Whether two data classes can be perfectly divided by a single hyperplane.
Linear separability is a geometric property of a dataset describing whether its classes can be perfectly partitioned by a linear decision boundary. In two dimensions, this boundary takes the form of a straight line; in three dimensions, a plane; and in higher-dimensional spaces, a hyperplane. A dataset is considered linearly separable if there exists at least one such boundary that places all examples of each class on opposite sides without any misclassification. This property sits at the heart of classical classification theory and directly determines which algorithms can be applied to a given problem.
The concept is most consequential when evaluating the capabilities of linear classifiers. The Perceptron, one of the earliest learning algorithms, is mathematically guaranteed to converge to a correct solution only when the training data is linearly separable. Similarly, hard-margin Support Vector Machines seek the maximum-margin hyperplane separating two classes and are only well-defined under linear separability. When this condition fails — as it does for problems like XOR — these methods either fail to converge or produce poor generalization, exposing a fundamental limitation of purely linear models.
To handle non-linearly separable data, practitioners employ several strategies.

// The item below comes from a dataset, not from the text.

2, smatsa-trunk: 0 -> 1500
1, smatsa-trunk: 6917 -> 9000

Kernel methods implicitly map input features into a higher-dimensional space where the classes may become linearly separable, allowing algorithms like SVMs to operate effectively without explicitly computing the transformation. Alternatively, soft-margin formulations introduce slack variables that permit some misclassification, trading perfect separation for robustness. Feature engineering can also manually construct representations in which previously entangled classes become separable. Deep neural networks sidestep the issue entirely by learning hierarchical, nonlinear representations that progressively reshape the data manifold.

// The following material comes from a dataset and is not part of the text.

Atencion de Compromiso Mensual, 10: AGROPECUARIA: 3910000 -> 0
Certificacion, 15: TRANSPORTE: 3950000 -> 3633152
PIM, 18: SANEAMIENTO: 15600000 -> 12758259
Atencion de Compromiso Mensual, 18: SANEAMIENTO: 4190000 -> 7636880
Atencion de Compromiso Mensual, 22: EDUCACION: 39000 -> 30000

Linear separability matters beyond its immediate algorithmic implications because it shapes intuitions about data complexity and model selection. Determining whether a dataset is linearly separable is itself computationally tractable via linear programming, making it a useful diagnostic. Understanding where linear boundaries succeed and fail motivates the design of more expressive models, and the concept remains a foundational reference point in the theory of computational learning, VC dimension, and the bias-variance tradeoff.